• TEXT PROVIDED:

##########

I was accosted at a party over the weekend.
"What, only three Santas in the disturbing Santas calendar this year?"
I was disappointed by this statement. Not by the fact it was uttered, but because the person knows me well enough to understand that there's real time and then there's Salad time. Salad time takes much, much longer.
So, with that in mind, here are the remaining Calendar entries:
It's lonely at the North Pole.
Santa's all about the potty.
(Photo courtesy of Alan Snel at Bike Stories.)
This is just how Rommie rolls.
Lose a receipt?
She may be hot, but not enough to erase the image of Gleason singing in a Santa suit.
And a Dolly New Year.
Santa appears to be enjoying Superman's help a bit too much.
Going political wasn't necessary.
I'm going out on a limb to say one of the kids is adopted.

##########

• PROVIDED INFORMATION:
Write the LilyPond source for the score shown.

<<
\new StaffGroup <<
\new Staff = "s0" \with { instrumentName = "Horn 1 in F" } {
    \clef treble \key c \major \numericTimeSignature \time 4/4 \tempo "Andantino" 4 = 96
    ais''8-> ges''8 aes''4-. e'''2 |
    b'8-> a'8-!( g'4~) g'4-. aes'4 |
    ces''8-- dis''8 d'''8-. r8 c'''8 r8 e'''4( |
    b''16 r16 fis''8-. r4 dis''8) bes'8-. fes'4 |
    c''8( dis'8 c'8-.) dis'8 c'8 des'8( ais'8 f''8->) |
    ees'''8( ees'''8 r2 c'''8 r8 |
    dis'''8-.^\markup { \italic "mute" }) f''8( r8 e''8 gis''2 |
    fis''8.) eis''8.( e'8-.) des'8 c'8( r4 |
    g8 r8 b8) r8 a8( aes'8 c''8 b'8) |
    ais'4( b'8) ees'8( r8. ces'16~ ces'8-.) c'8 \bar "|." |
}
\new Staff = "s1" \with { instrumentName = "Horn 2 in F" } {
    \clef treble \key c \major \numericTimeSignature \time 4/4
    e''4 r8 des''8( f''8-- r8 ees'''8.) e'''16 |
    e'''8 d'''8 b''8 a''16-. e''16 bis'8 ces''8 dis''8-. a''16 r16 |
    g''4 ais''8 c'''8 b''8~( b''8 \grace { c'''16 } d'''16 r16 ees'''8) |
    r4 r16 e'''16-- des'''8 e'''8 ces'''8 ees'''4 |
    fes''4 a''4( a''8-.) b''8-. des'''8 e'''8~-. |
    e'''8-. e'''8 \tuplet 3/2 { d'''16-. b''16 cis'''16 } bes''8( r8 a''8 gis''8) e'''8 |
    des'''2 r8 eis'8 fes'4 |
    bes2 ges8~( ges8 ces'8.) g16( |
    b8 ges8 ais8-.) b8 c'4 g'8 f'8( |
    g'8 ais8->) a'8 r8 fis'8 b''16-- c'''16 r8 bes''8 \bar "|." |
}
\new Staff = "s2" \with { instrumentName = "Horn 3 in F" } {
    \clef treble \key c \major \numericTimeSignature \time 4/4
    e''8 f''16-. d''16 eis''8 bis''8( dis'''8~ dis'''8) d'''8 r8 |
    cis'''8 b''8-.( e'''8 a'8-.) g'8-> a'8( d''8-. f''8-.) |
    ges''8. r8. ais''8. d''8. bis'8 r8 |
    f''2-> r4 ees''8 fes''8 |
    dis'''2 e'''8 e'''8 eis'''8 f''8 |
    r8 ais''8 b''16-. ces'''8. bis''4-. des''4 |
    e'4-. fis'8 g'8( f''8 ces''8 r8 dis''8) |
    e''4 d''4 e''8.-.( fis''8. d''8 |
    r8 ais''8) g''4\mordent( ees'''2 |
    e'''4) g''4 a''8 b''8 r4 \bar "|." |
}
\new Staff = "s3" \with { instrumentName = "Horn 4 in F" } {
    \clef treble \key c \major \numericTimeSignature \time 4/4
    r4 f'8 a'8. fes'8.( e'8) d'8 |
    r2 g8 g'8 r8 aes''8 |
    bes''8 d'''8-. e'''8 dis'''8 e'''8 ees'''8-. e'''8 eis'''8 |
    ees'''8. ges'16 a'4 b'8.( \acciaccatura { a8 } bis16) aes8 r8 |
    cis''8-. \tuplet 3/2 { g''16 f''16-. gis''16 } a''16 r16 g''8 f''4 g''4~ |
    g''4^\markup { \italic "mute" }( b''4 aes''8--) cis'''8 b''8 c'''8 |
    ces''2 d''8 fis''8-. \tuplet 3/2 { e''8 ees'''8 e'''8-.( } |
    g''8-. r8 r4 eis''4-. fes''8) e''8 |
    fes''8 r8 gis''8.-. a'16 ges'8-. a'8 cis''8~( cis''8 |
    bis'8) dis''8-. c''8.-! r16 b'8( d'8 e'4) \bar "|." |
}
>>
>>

##########

• WORK TASK A:
Answer these from the disturbing Santas calendar post above:
(i) Where was the writer accosted?
(ii) How many Santas did the person claim were in the calendar this year?
(iii) Who is credited for the photo?
• WORK TASK B: Please write the next part of the disturbing Santas calendar post, picking up after its final caption.

• TASK ANSWER A:
(i) At a party over the weekend.
(ii) Three.
(iii) Alan Snel at Bike Stories.

• TASK ANSWER B:
You have the right to remain Jolly.
Nobody likes a skinny Santa.
Amateur night? I think not.
Fur load.
One suspects you'd ho for much less, my friend.
Some things require no comment.
Keytar? Why did it have to be a keytar?
He nose if you've been bad or good.
That's racist.
Sam couldn't understand why the Secret Service stopped him at the gate.
Yeah? Well, I want a therapist.
At least he isn't taking cameraphone photos at courtside.
Santa scabies, I'm filling my stocking with simplex, and checks.